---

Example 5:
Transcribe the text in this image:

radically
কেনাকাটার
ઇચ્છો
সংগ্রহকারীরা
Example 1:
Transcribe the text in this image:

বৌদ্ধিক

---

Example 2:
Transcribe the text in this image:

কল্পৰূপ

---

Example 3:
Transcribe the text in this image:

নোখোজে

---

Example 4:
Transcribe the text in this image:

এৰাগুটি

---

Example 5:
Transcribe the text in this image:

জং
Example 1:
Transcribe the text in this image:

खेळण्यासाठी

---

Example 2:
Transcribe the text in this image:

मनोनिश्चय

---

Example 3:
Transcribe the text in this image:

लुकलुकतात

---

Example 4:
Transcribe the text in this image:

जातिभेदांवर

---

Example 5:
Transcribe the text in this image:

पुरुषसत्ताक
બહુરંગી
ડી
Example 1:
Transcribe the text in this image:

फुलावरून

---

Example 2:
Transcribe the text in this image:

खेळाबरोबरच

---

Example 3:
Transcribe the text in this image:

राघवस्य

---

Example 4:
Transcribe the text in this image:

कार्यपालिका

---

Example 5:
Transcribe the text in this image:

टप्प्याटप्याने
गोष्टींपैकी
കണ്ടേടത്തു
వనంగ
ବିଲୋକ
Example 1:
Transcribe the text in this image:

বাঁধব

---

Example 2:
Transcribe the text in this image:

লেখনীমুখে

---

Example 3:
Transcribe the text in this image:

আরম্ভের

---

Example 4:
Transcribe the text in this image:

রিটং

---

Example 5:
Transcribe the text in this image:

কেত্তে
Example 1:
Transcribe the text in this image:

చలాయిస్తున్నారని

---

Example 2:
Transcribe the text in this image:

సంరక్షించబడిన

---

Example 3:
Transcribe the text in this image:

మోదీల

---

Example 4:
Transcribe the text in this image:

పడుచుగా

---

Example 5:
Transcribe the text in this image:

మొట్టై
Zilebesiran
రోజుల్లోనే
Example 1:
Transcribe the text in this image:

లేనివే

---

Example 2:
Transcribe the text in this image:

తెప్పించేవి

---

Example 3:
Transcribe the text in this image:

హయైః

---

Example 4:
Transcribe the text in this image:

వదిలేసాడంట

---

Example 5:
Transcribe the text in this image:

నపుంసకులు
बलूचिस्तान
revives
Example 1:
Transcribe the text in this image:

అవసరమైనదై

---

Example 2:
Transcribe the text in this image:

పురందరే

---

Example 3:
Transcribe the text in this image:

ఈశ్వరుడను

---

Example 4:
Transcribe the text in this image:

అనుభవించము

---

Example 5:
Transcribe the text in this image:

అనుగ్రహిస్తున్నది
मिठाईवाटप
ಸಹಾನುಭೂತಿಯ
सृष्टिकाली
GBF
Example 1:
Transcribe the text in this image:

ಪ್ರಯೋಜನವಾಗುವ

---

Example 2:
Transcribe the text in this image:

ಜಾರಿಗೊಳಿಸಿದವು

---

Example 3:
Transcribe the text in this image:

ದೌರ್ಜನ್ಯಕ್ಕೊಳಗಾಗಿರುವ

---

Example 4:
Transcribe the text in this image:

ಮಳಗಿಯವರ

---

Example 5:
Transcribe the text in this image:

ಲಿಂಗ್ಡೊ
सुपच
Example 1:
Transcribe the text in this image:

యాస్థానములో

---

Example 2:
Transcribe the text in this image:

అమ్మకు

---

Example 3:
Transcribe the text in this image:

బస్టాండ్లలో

**Task description**. Copy each entry exactly.

**Task solution**.
---

Example 5:
Transcribe the text in this image:

radically
কেনাকাটার
ઇચ્છો
সংগ্রহকারীরা
Example 1:
Transcribe the text in this image:

বৌদ্ধিক

---

Example 2:
Transcribe the text in this image:

কল্পৰূপ

---

Example 3:
Transcribe the text in this image:

নোখোজে

---

Example 4:
Transcribe the text in this image:

এৰাগুটি

---

Example 5:
Transcribe the text in this image:

জং
Example 1:
Transcribe the text in this image:

खेळण्यासाठी

---

Example 2:
Transcribe the text in this image:

मनोनिश्चय

---

Example 3:
Transcribe the text in this image:

लुकलुकतात

---

Example 4:
Transcribe the text in this image:

जातिभेदांवर

---

Example 5:
Transcribe the text in this image:

पुरुषसत्ताक
બહુરંગી
ડી
Example 1:
Transcribe the text in this image:

फुलावरून

---

Example 2:
Transcribe the text in this image:

खेळाबरोबरच

---

Example 3:
Transcribe the text in this image:

राघवस्य

---

Example 4:
Transcribe the text in this image:

कार्यपालिका

---

Example 5:
Transcribe the text in this image:

टप्प्याटप्याने
गोष्टींपैकी
കണ്ടേടത്തു
వనంగ
ବିଲୋକ
Example 1:
Transcribe the text in this image:

বাঁধব

---

Example 2:
Transcribe the text in this image:

লেখনীমুখে

---

Example 3:
Transcribe the text in this image:

আরম্ভের

---

Example 4:
Transcribe the text in this image:

রিটং

---

Example 5:
Transcribe the text in this image:

কেত্তে
Example 1:
Transcribe the text in this image:

చలాయిస్తున్నారని

---

Example 2:
Transcribe the text in this image:

సంరక్షించబడిన

---

Example 3:
Transcribe the text in this image:

మోదీల

---

Example 4:
Transcribe the text in this image:

పడుచుగా

---

Example 5:
Transcribe the text in this image:

మొట్టై
Zilebesiran
రోజుల్లోనే
Example 1:
Transcribe the text in this image:

లేనివే

---

Example 2:
Transcribe the text in this image:

తెప్పించేవి

---

Example 3:
Transcribe the text in this image:

హయైః

---

Example 4:
Transcribe the text in this image:

వదిలేసాడంట

---

Example 5:
Transcribe the text in this image:

నపుంసకులు
बलूचिस्तान
revives
Example 1:
Transcribe the text in this image:

అవసరమైనదై

---

Example 2:
Transcribe the text in this image:

పురందరే

---

Example 3:
Transcribe the text in this image:

ఈశ్వరుడను

---

Example 4:
Transcribe the text in this image:

అనుభవించము

---

Example 5:
Transcribe the text in this image:

అనుగ్రహిస్తున్నది
मिठाईवाटप
ಸಹಾನುಭೂತಿಯ
सृष्टिकाली
GBF
Example 1:
Transcribe the text in this image:

ಪ್ರಯೋಜನವಾಗುವ

---

Example 2:
Transcribe the text in this image:

ಜಾರಿಗೊಳಿಸಿದವು

---

Example 3:
Transcribe the text in this image:

ದೌರ್ಜನ್ಯಕ್ಕೊಳಗಾಗಿರುವ

---

Example 4:
Transcribe the text in this image:

ಮಳಗಿಯವರ

---

Example 5:
Transcribe the text in this image:

ಲಿಂಗ್ಡೊ
सुपच
Example 1:
Transcribe the text in this image:

యాస్థానములో

---

Example 2:
Transcribe the text in this image:

అమ్మకు

---

Example 3:
Transcribe the text in this image:

బస్టాండ్లలో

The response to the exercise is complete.